Single sample
Published:
This post covers Introduction to probability from Statistics for Engineers and Scientists by William Navidi.
Upper percentage points for the Student’s t distribution
Basic Ideas
Small-Sample Confidence Intervals for a Population Mean
If $ \overline X $ is the mean of a large sample of size $n$ from a population with mean $\mu$ and variance $\sigma^2$, then the Central Limit Theorem specifies that $ \overline X ∼ N(\mu,\frac{\sigma^2}{ n})$.
The quantity $ \frac {(\overline X −𝜇)}{(\frac{\sigma} {\sqrt n})}$ then has a normal distribution with mean $0$ and variance $1$.
In addition, the sample standard deviation s will almost certainly be close to the population standard deviation $\sigma$.
For this reason the quantity $ \frac {(\overline X −𝜇)}{(\frac{s} {\sqrt n})}$ is approximately normal with mean 0 and variance 1, so we can look up probabilities pertaining to this quantity in the standard normal table $(z ~ table)$. This enables us to compute confidence intervals of various levels for the population mean $\mu$.
The Student’s t distribution
- What can we do if $\overline X$ is the mean of a small sample?
- If the sample size is small, $s$ may not be close to $\sigma$, and $\overline X $ may not be approximately normal.
- If we know nothing about the population from which the small sample was drawn, there are no easy methods for computing confidence intervals.

# TASK REQUIREMENTS
(a) Edit the probability text between "Single sample" and "and variance $1$.", inclusive, putting "Gaussian distribution" in place of "normal distribution".
(b) According to the probability text, which book is the source of the material in the post?
Rely on the probability text alone.

Dataset entries
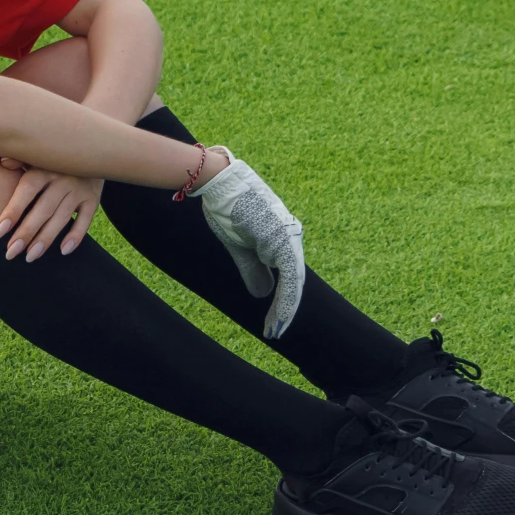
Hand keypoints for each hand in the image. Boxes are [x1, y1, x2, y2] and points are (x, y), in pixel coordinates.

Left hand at [0, 164, 103, 260]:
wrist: (90, 151)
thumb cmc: (51, 158)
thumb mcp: (35, 155)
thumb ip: (19, 159)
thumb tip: (3, 163)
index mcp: (43, 167)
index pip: (27, 190)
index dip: (13, 211)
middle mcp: (62, 179)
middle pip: (43, 209)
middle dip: (26, 233)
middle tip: (10, 253)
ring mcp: (79, 189)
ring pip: (61, 218)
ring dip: (46, 239)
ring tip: (30, 257)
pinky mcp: (93, 199)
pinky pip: (85, 220)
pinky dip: (76, 236)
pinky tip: (63, 251)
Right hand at [195, 154, 305, 338]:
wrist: (220, 181)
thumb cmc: (228, 207)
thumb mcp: (239, 246)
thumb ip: (253, 269)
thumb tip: (264, 294)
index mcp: (281, 239)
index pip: (287, 276)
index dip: (282, 300)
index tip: (271, 322)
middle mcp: (290, 238)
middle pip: (294, 282)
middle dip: (284, 310)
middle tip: (274, 333)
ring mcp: (289, 238)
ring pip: (294, 283)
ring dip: (284, 311)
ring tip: (274, 331)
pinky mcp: (283, 240)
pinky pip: (290, 277)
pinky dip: (284, 300)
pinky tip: (278, 316)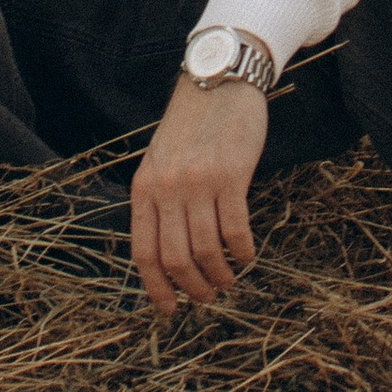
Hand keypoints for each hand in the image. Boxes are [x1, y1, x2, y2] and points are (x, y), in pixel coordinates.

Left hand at [130, 75, 268, 317]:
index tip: (169, 310)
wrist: (217, 81)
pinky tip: (248, 254)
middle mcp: (167, 188)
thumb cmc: (192, 126)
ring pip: (206, 251)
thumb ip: (159, 201)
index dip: (155, 288)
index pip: (143, 253)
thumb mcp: (160, 161)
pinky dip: (243, 252)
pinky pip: (235, 230)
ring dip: (221, 275)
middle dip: (193, 288)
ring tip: (229, 279)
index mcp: (144, 188)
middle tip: (208, 297)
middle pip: (176, 259)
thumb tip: (167, 255)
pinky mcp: (230, 176)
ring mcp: (198, 183)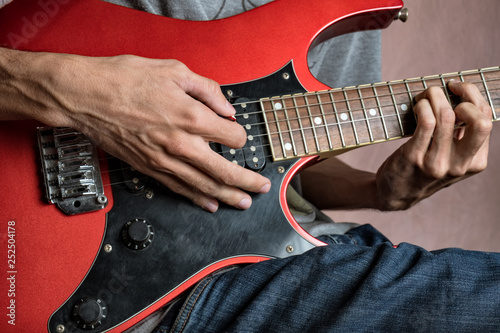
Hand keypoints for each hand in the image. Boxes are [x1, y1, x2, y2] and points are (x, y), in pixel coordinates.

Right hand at [1, 50, 269, 211]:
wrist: (86, 97)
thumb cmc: (124, 81)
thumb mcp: (173, 71)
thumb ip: (207, 90)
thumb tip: (225, 107)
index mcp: (191, 116)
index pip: (232, 136)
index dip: (240, 135)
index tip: (238, 133)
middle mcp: (181, 144)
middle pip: (224, 171)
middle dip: (248, 181)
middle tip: (262, 186)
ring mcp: (165, 160)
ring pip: (204, 186)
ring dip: (228, 196)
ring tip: (244, 202)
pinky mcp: (149, 168)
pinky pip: (179, 189)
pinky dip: (197, 198)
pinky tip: (210, 204)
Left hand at [375, 80, 491, 209]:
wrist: (397, 193)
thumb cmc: (426, 167)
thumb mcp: (453, 158)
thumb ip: (463, 136)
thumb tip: (466, 96)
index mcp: (476, 162)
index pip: (486, 119)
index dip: (473, 96)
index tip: (458, 87)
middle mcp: (459, 165)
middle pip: (480, 122)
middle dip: (465, 95)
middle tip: (447, 90)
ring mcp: (436, 163)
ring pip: (446, 116)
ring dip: (435, 96)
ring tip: (426, 96)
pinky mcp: (413, 157)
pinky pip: (425, 122)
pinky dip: (422, 106)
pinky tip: (418, 106)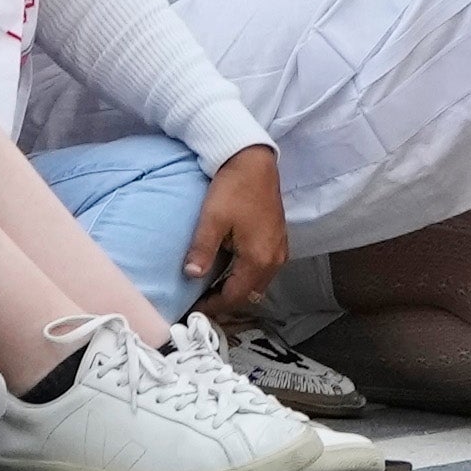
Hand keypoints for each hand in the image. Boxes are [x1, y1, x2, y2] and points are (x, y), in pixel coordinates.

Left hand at [177, 146, 286, 319]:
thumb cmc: (233, 189)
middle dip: (226, 301)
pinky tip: (229, 270)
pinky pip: (263, 269)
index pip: (235, 296)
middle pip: (249, 294)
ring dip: (237, 289)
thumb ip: (202, 250)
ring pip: (258, 283)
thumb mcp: (212, 219)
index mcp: (259, 260)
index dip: (214, 306)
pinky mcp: (279, 240)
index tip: (193, 310)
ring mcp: (280, 250)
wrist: (254, 160)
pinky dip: (246, 276)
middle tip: (202, 302)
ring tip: (212, 289)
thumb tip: (190, 276)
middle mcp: (275, 260)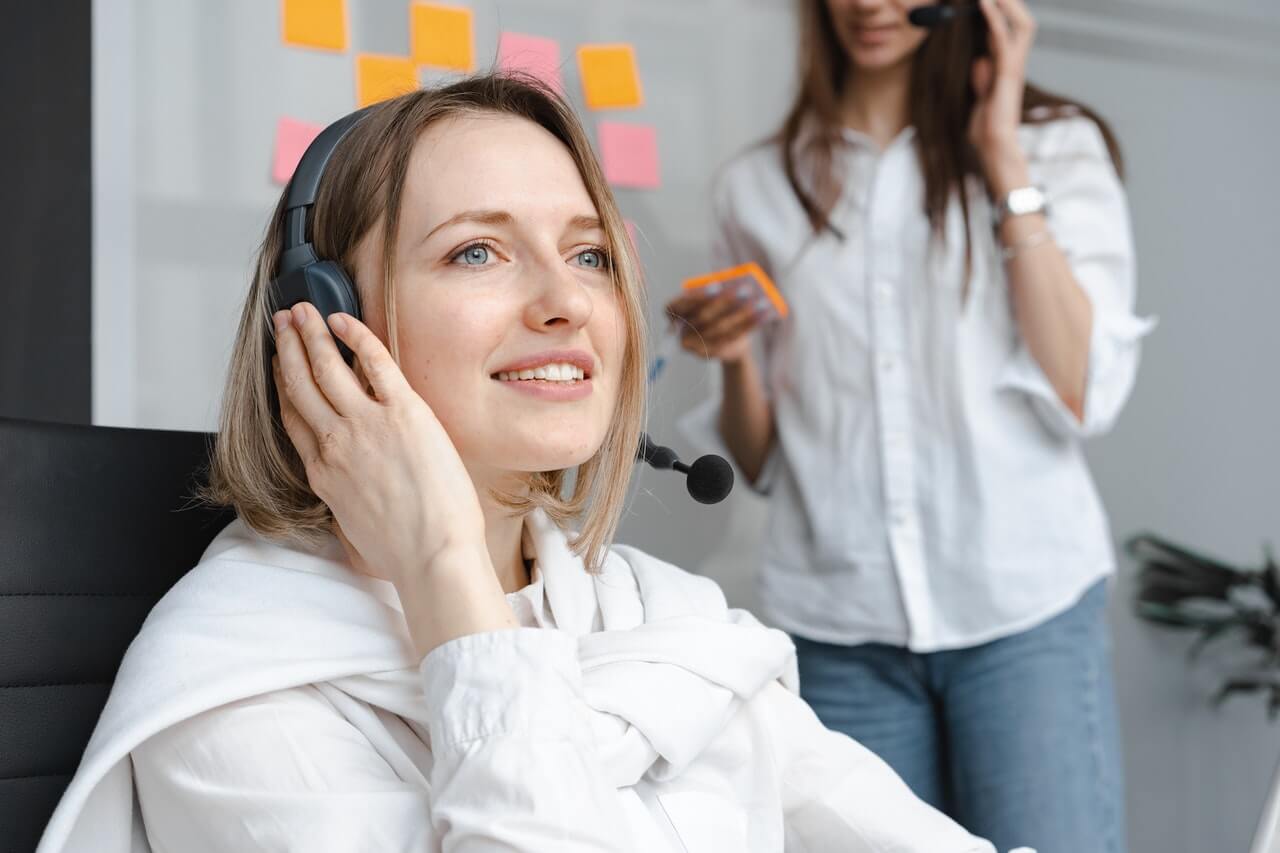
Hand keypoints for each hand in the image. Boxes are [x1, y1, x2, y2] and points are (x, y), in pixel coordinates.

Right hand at [271, 302, 486, 590]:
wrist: (433, 556)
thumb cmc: (404, 554)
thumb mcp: (355, 532)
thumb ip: (345, 504)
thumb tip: (351, 500)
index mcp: (323, 474)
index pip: (293, 418)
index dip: (283, 385)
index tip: (280, 364)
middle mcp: (335, 444)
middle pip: (300, 385)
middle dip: (288, 348)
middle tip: (283, 323)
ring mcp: (366, 425)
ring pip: (325, 367)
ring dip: (310, 333)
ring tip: (301, 310)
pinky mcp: (403, 412)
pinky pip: (373, 361)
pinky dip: (354, 335)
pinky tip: (343, 319)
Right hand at [665, 284, 766, 364]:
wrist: (730, 344)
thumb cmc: (720, 312)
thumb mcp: (716, 298)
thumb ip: (719, 291)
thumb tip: (736, 284)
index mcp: (674, 315)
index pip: (674, 306)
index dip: (694, 296)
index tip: (717, 286)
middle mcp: (678, 331)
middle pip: (702, 317)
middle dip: (725, 302)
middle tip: (744, 290)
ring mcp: (693, 346)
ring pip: (720, 328)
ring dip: (741, 314)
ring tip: (759, 302)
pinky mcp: (708, 354)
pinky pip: (730, 338)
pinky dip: (748, 325)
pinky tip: (762, 314)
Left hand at [969, 0, 1035, 193]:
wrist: (994, 147)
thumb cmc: (986, 127)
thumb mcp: (979, 96)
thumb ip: (981, 77)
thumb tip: (980, 60)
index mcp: (1009, 67)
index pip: (1012, 30)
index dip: (1004, 11)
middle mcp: (1016, 63)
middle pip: (1022, 21)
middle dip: (1010, 2)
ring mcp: (1014, 67)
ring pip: (1020, 24)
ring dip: (1006, 3)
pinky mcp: (1007, 74)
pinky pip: (1004, 39)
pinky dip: (994, 18)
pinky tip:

# RESPONSES PER TASK
(a)
Single sample
Published:
This post covers Introduction to probability from Statistics for Engineers and Scientists by William Navidi.
Upper percentage points for the Student’s t distribution
Basic Ideas
Small-Sample Confidence Intervals for a Population Mean
If $ \overline X $ is the mean of a large sample of size $n$ from a population with mean $\mu$ and variance $\sigma^2$, then the Central Limit Theorem specifies that $ \overline X ∼ N(\mu,\frac{\sigma^2}{ n})$.
The quantity $ \frac {(\overline X −𝜇)}{(\frac{\sigma} {\sqrt n})}$ then has a Gaussian distribution with mean $0$ and variance $1$.

(b) Statistics for Engineers and Scientists by William Navidi